At One88 Church, we desire to be a church family that creates deliberate space for those who exist at the margins of society. When the news of COVID-19 and the subsequent restrictions hit, we had to consider what it looks like to be the church in our context. BEING TOGETHER is of utmost significance, especially for those who are often alone in life. After conversation with the province, we were fortunate to be deemed an essential service given that we spend much of the week with people who are among the most vulnerable in our city. We have done what we can to remain present with people through this time of social isolation, holding fast to the value the presence brings to our lives. (This has been done in compliance with cleaning, gathering, and distancing regulations from our province.)
I believe it is important to consider what it means to be present with people in any context. Through a series of posts, I want to explore COMMUNITY & PRESENCE with you, thinking about why this is so significant. For churches, this is particularly important as we are well-known to be somewhat fickle with our presence in messy spaces. Churches often come in more project oriented, running a program, kids activities, etc. Yet those projects can lack longevity based on leadership changes or simply the need to do something new. I believe this is a dangerous way of engaging society and damaging to the relevance of the church.
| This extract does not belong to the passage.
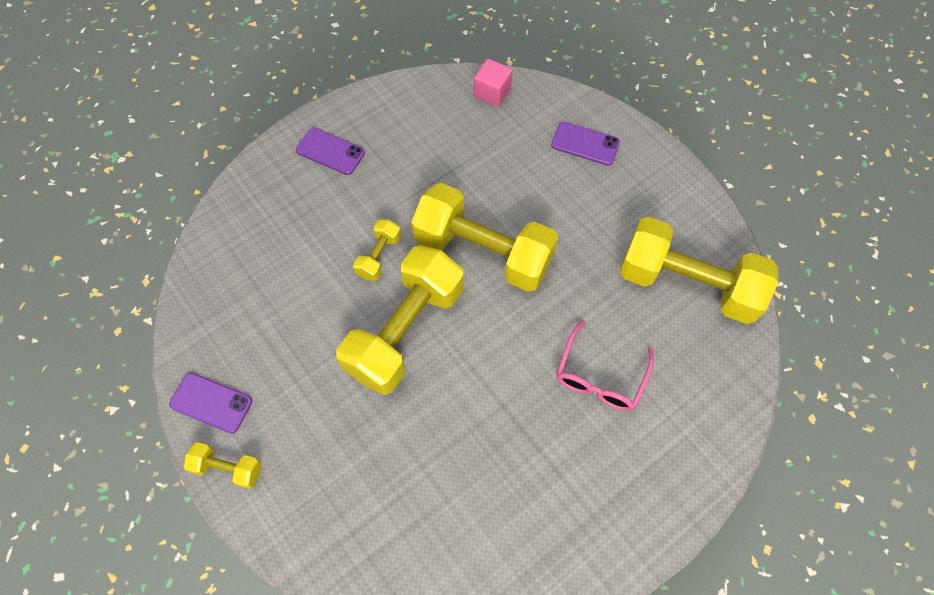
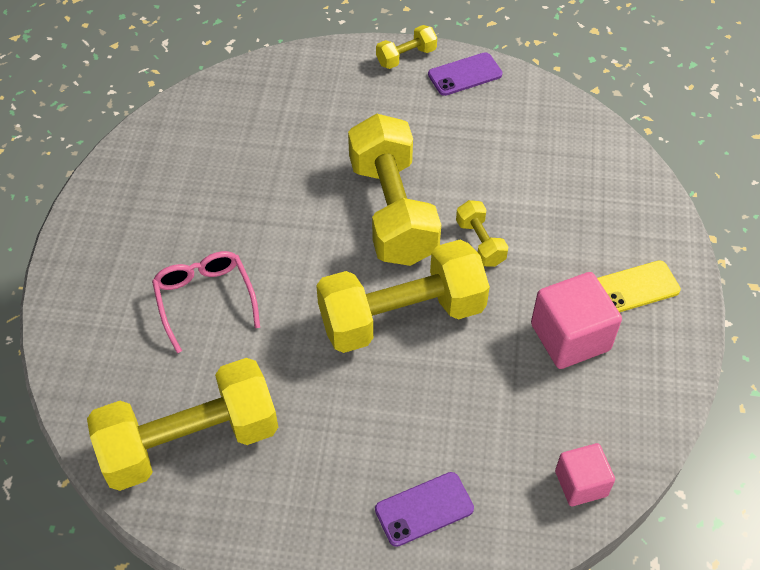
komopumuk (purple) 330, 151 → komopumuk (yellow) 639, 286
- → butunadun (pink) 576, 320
Part One of this thought begins by recognizing that, particularly as it relates to marginalized people, the church’s interaction can be described as charitable, meaning we are inclined to “do for” people rather than “be with” them.
Stanley Hauerwas writes: “I fear we often want to help the poor without getting to know who the poor may be. I suspect we do so not from some ideology against the poor, but we prefer to do for the poor rather than be with the poor because the poor scare the hell out of us.”
Our charitable posture towards poor people lives itself out in two ways. One way is “social” through providing donations, food, dropping off clothes as an act of social responsibility or service. The other way is “evangelical.” Charity opens the door to the opportunity to call people to conversion, an opportunity to share the gospel.
The issue is that when you remove community & presence from either of these interactions, they do very little to change the poor person’s reality. The food, clothing, shelter meets an immediate need but will be a need again tomorrow. And calling to conversion without the deliberate presence of discipleship community may perhaps save a person’s soul for eternity but their life remains a living hell.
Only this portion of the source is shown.